Which material do I need for recap a PSU? I only have a small soldering iron of 30W bought in a DIY store. Is it enough or should I buy something else.? When I change a capacitor on a motherboard, I never succeed in unsoldering the cap. So I tear the cap and I solder on existing legs of the ex capacitor on the motherboard. It's not beautiful but it made the job. But for a PSU, I don't want to do "crap" things, especially with high voltage.

Well, I myself started with a 30W iron (which I still have and use BTW) and I can understand how/why you struggled with recapping motherboards. 30W is only really good enough for soldering single-sided PCBs and with not very big solder joints - i.e. cheap "gutless" ATX PSUs, CRT monitor boards, (older) LCD monitor power supply boards, and similar.

But for more serious ATX PSUs and motherboards, a 30 Watt iron won't do. For those, I recommend at least 40 Watts, though probably not more than 60W if it's without temperature regulation (due to higher power irons having their tips oxidize too fast and thus make really poor heat transfer once they overheat.) If it has temperature regulation (i.e. a soldering station), you can go higher.

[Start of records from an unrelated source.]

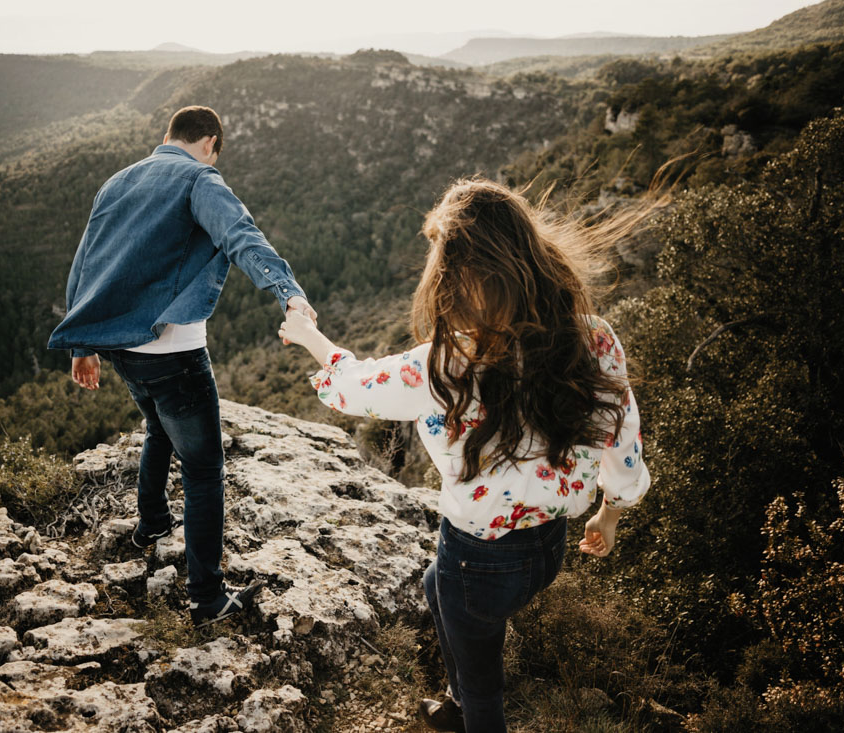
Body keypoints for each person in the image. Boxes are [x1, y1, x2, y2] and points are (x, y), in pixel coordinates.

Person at [278, 178, 653, 732]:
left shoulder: (442, 366)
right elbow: (624, 438)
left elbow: (352, 387)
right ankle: (457, 703)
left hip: (477, 559)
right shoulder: (593, 338)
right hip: (548, 549)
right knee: (436, 584)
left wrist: (311, 336)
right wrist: (611, 512)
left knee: (484, 688)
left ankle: (465, 710)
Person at [48, 105, 317, 628]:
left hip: (122, 347)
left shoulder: (116, 182)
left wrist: (81, 345)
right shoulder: (200, 178)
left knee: (157, 426)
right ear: (211, 141)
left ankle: (150, 526)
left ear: (166, 136)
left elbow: (83, 264)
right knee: (203, 470)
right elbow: (242, 236)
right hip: (175, 352)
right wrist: (289, 294)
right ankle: (207, 598)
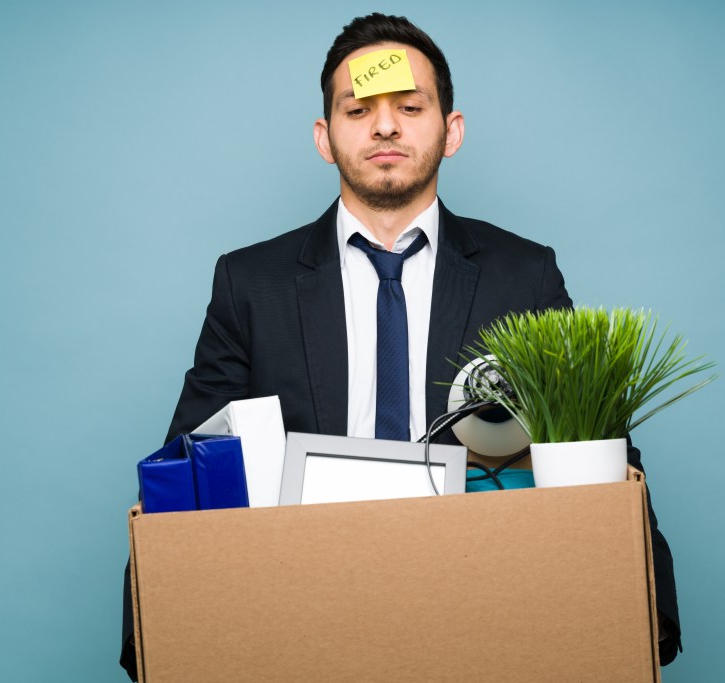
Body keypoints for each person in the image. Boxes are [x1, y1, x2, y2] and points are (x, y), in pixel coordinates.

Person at [120, 13, 681, 679]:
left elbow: (597, 456)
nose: (385, 126)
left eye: (410, 107)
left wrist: (643, 617)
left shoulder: (522, 275)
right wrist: (159, 629)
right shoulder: (251, 284)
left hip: (483, 616)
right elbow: (186, 471)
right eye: (359, 109)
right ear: (325, 139)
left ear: (452, 130)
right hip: (303, 621)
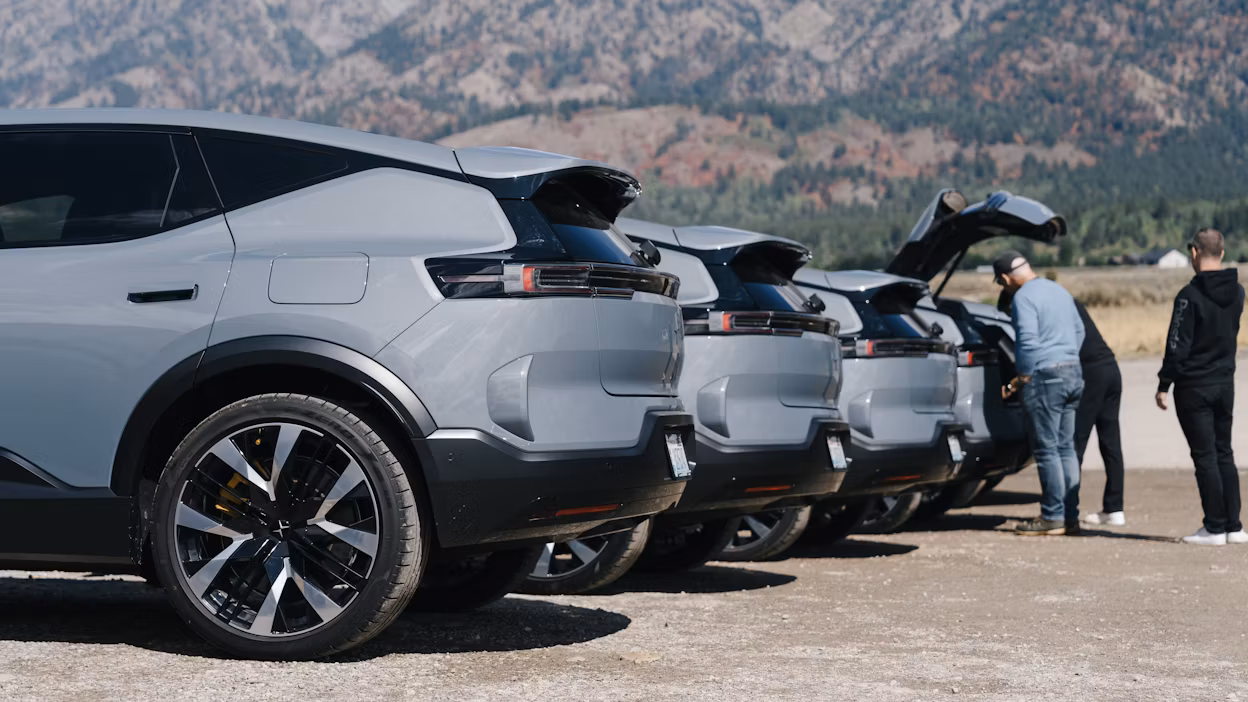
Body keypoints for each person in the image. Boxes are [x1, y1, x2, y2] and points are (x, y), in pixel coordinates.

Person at [996, 293, 1126, 526]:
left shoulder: (1036, 310)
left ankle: (1066, 511)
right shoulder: (1064, 302)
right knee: (1111, 441)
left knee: (1073, 444)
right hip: (1110, 368)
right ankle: (1114, 508)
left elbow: (1037, 353)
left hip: (1088, 374)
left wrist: (1014, 383)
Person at [1156, 228, 1246, 546]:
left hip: (1194, 385)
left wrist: (1164, 383)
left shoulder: (1188, 296)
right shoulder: (1238, 293)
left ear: (1194, 252)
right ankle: (1234, 526)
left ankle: (1214, 527)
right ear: (1221, 253)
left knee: (1205, 456)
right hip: (1225, 383)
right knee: (1224, 452)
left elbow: (1177, 343)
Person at [994, 251, 1085, 536]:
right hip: (1073, 371)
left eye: (1001, 282)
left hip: (1045, 377)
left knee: (1046, 450)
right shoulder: (1059, 291)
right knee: (1066, 447)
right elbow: (1079, 331)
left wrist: (1022, 377)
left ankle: (1052, 516)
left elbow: (1029, 342)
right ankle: (1070, 515)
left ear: (1006, 278)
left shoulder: (1023, 297)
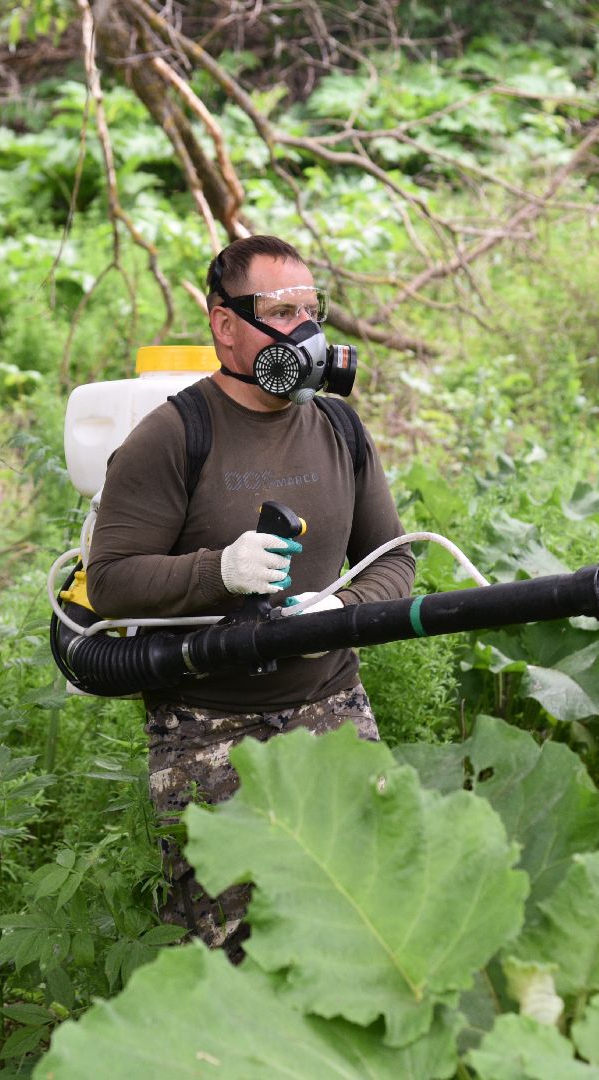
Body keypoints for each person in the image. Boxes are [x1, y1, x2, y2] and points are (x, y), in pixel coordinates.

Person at [85, 235, 416, 957]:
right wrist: (217, 572)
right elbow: (108, 583)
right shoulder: (173, 436)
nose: (304, 332)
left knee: (376, 923)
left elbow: (396, 562)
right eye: (280, 311)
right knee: (241, 949)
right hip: (208, 725)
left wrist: (339, 610)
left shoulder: (339, 428)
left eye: (311, 310)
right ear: (225, 326)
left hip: (333, 708)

For soldering stations, probably most cost-effective to go with a T12 -based one (that is, one that uses "T12" style of tips.) *Avoid* stations that use 900M -style tips, unless it's a genuine Hakko... though those are usually expensive and still not worth it compared to T12 -based stations.

Apart from that, not much else you need to recapping an ATX PSU - just a good enough soldering iron, flux (liquid or gel), stainless steel needle (for clearing capacitor holes), and good brands of capacitors for replacements.

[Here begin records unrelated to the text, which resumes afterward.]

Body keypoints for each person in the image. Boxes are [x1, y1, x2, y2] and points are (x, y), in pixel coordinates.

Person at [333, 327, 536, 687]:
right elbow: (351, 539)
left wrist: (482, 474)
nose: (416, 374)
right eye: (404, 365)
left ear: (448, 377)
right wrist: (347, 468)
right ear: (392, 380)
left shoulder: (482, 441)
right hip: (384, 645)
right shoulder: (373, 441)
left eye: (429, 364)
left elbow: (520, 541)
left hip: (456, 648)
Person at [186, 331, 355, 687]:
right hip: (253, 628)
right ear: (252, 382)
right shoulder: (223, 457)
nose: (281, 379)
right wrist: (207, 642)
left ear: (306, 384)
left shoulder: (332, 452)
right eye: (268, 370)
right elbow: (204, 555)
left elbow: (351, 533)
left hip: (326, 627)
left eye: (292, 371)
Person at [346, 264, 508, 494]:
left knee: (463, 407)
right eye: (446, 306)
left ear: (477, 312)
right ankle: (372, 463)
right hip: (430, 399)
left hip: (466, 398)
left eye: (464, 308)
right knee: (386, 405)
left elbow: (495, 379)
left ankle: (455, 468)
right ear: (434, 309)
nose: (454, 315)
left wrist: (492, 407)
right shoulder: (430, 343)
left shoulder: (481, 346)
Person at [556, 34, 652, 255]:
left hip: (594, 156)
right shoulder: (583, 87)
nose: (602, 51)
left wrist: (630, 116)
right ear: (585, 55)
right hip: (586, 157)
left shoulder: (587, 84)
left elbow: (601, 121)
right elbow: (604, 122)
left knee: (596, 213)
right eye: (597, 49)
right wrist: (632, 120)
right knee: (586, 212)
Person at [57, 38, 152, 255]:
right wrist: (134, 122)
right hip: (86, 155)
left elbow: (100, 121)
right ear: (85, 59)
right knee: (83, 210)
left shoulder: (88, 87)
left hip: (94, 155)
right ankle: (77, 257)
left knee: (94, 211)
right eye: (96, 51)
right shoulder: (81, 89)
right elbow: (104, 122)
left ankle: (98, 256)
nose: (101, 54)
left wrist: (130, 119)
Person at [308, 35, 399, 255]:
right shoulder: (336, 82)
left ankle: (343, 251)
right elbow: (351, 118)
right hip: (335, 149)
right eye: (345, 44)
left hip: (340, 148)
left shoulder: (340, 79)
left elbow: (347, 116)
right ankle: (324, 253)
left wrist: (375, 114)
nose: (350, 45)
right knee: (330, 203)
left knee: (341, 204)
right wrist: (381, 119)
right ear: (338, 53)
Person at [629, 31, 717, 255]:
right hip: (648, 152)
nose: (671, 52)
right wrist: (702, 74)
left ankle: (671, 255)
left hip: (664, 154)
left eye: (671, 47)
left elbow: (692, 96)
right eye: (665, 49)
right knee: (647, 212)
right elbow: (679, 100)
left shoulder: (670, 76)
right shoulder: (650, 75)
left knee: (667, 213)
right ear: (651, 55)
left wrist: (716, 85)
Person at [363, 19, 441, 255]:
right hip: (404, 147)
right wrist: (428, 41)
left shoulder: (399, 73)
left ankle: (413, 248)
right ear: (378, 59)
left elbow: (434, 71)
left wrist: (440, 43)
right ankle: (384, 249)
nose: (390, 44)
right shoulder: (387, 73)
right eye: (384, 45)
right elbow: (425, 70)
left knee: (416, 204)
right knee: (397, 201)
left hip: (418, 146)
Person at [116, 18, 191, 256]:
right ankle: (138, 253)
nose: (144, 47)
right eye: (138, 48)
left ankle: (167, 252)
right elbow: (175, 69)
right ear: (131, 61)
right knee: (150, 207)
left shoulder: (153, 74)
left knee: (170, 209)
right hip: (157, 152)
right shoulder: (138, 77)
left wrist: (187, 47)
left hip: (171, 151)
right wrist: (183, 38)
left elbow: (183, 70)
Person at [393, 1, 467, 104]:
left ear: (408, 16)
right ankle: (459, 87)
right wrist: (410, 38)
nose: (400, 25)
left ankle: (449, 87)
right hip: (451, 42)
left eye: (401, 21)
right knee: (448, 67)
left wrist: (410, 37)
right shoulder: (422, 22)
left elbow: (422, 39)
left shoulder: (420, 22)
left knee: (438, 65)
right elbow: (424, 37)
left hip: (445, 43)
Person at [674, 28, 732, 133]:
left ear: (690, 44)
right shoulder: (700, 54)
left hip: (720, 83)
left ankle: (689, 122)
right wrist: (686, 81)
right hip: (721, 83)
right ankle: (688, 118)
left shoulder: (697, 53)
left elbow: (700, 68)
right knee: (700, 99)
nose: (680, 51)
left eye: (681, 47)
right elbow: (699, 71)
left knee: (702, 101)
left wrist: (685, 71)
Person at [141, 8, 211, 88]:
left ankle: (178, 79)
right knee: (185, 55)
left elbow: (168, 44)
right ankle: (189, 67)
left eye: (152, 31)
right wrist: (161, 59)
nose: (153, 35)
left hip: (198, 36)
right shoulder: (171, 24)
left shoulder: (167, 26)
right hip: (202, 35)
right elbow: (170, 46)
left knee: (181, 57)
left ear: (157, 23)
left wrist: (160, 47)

Francois5942 wrote on 2025-05-11, 19:18:

Otherwise in Speedfan, I have this for my voltage. Can we assume that the PSU is not suffering?

Don't trust the motherboard voltage sensors. I have rarely seen a motherboard to report PSU voltages correctly, especially older motherboards (sensors seem to be highly inaccurate on those.) Probably only the CPU V_core voltage can be trusted... and that is, to be relatively close to what it should read. Newer (2010's and onward) motherboards tend to be more accurate with the PSU voltages, but still somewhat common to see them mis-reporting.

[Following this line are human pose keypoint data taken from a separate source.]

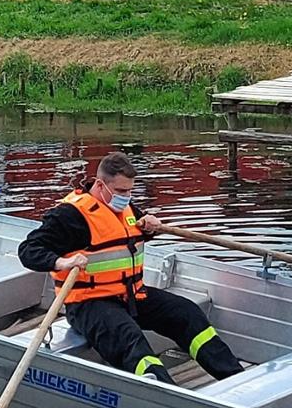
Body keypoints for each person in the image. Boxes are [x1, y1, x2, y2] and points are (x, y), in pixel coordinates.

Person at [16, 152, 246, 385]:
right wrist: (63, 262)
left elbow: (124, 241)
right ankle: (166, 394)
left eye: (129, 191)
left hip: (132, 295)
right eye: (121, 192)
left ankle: (234, 378)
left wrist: (149, 228)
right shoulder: (69, 215)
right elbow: (28, 250)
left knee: (186, 313)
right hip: (90, 304)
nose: (126, 197)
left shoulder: (123, 207)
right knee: (132, 341)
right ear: (100, 184)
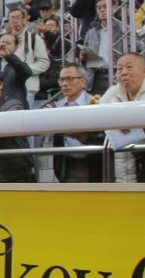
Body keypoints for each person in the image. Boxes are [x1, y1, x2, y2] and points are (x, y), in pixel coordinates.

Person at [48, 64, 104, 183]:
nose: (64, 84)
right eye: (61, 80)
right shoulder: (56, 107)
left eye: (70, 79)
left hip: (93, 162)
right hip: (66, 164)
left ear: (82, 82)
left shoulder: (97, 103)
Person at [99, 53, 145, 182]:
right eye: (119, 69)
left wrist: (128, 121)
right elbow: (98, 116)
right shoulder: (112, 92)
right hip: (122, 161)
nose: (124, 72)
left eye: (129, 67)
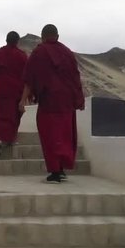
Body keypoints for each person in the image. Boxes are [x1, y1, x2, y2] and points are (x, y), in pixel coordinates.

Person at [19, 24, 84, 183]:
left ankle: (55, 171)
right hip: (67, 102)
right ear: (58, 36)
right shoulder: (67, 53)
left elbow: (29, 78)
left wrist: (22, 101)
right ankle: (61, 169)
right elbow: (75, 77)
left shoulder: (40, 51)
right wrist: (79, 99)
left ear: (42, 36)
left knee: (50, 134)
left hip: (49, 100)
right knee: (64, 134)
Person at [0, 31, 28, 157]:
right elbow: (27, 76)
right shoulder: (22, 56)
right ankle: (10, 139)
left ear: (6, 40)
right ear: (17, 41)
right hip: (14, 91)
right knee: (13, 116)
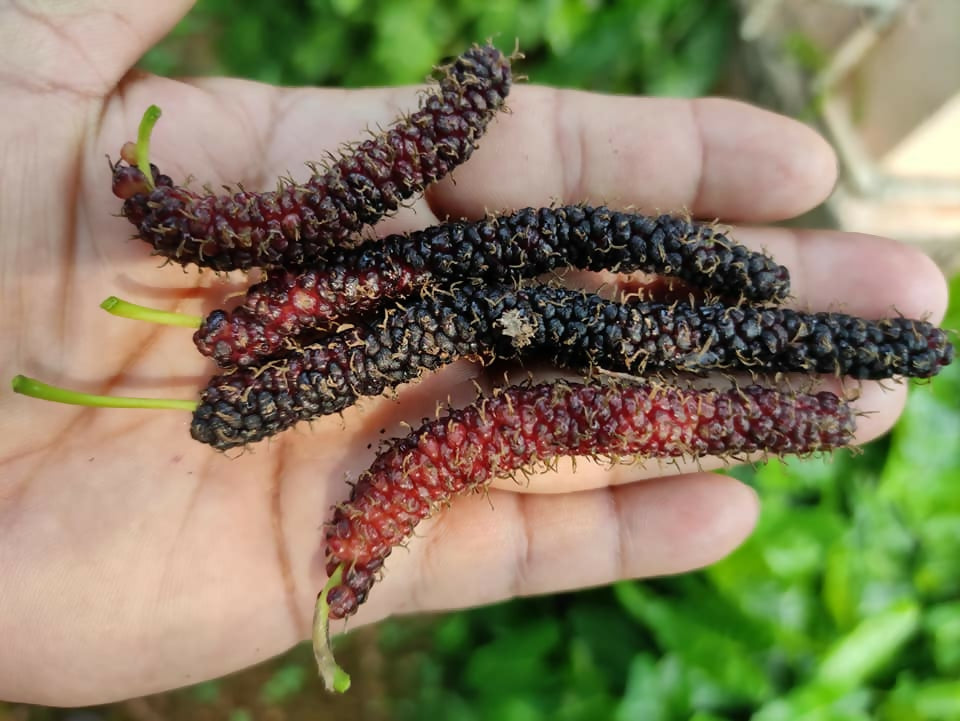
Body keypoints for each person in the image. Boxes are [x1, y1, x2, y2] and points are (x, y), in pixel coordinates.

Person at [0, 0, 947, 706]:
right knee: (460, 295)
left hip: (463, 310)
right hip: (361, 320)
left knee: (489, 303)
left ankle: (857, 351)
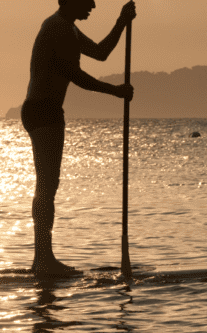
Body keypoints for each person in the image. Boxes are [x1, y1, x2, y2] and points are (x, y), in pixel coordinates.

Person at [22, 0, 136, 276]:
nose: (94, 5)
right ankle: (44, 260)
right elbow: (76, 76)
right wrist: (116, 91)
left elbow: (100, 53)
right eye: (87, 0)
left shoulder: (68, 28)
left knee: (48, 184)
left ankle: (41, 258)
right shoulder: (57, 29)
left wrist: (122, 21)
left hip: (45, 110)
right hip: (43, 111)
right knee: (47, 185)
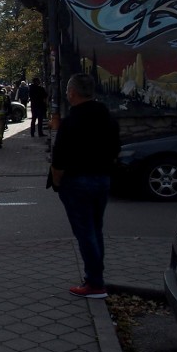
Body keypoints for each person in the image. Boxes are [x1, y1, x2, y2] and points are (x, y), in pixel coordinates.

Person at [49, 73, 120, 299]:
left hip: (77, 181)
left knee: (85, 232)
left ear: (72, 93)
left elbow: (58, 159)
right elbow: (116, 148)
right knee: (95, 229)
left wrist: (58, 183)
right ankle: (96, 277)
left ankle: (95, 284)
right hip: (102, 179)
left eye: (68, 91)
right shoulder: (107, 116)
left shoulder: (72, 121)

So with that said, I can't really tell if your new PSU is doing bad on the 5V rail or not. And voltage sag alone doesn't necessarily dictate poor performance of that voltage rail (in terms or ripple and noise specs.) The only thing voltage sagging might suggest is how close you are to making a voltage rail go out of spec on the voltage requirement and/or how close it is to its limits.

Francois5942 wrote on 2025-05-11, 19:18:

For the temps I think I'm good for a micro ATX case which was not designaded for gaming (packard bell monaco case). CPU is 40°C idle and 50/55°C when Gaming, GPU is 40°C idle and 55°C , motherboard is between 20/30°C in idle, 35°C when gaming (the weather is sunny actualy in northern France and the room temperature is 25°C, so the temp are a little higher than usual).

Yeah, I can tell your ambient temps are a little higher just by the "motherboard" sensor temps (usually that would be close to the air temperature inside the case) and also the slightly higher HDD temperature. But all in all, your CPU and GPU temperatures seems pretty reasonable for that ambient temperature and limited case cooling. I'm guessing the PSU fan is probably what does most of the air exhausting.

Francois5942 wrote on 2025-05-11, 19:18:

"A great PSU otherwise and highly recommended for old systems due to very strong 5V rail (can do 25 Amps easily.)" Event with a motherboard with a 12V connector for the CPU?

Yup.
It's actually why I like that (TR2-430W) PSU: it has both a strong 5V rail and a decent 12V rail for newer systems (for its time). Currently, I'm using it in my GPU test rig, which is socket 939 Athlon 64 -based. The biggest video card I have powered with it without any issues is Radeon HD4870, which is quite a power-hog (150 Watts TDP). I was really close to tripping it's current limit on the 12V rail, though (my CPU is 76W TDP).